> **What the exercise asks**:
Would you please return the lines of the entries below starting at the line that has "coffee cup [835,514,912,622]" and ending at the line that has "cereal bowl [851,489,996,568]", both included, exactly as they are?

> **Records for this exercise**:

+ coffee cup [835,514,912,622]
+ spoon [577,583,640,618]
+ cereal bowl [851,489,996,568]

--

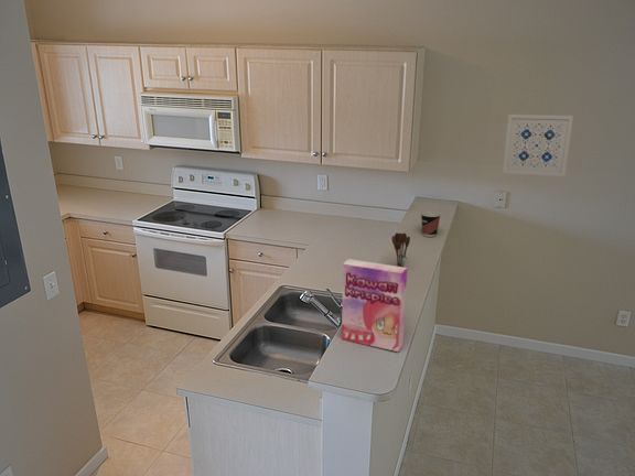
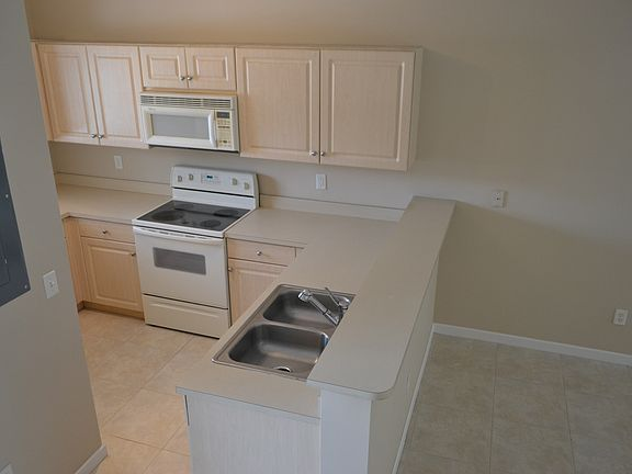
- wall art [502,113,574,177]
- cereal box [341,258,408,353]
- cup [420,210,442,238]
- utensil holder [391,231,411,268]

> **Exercise result**:
+ coffee cup [835,514,912,622]
+ spoon [577,583,640,618]
+ cereal bowl [851,489,996,568]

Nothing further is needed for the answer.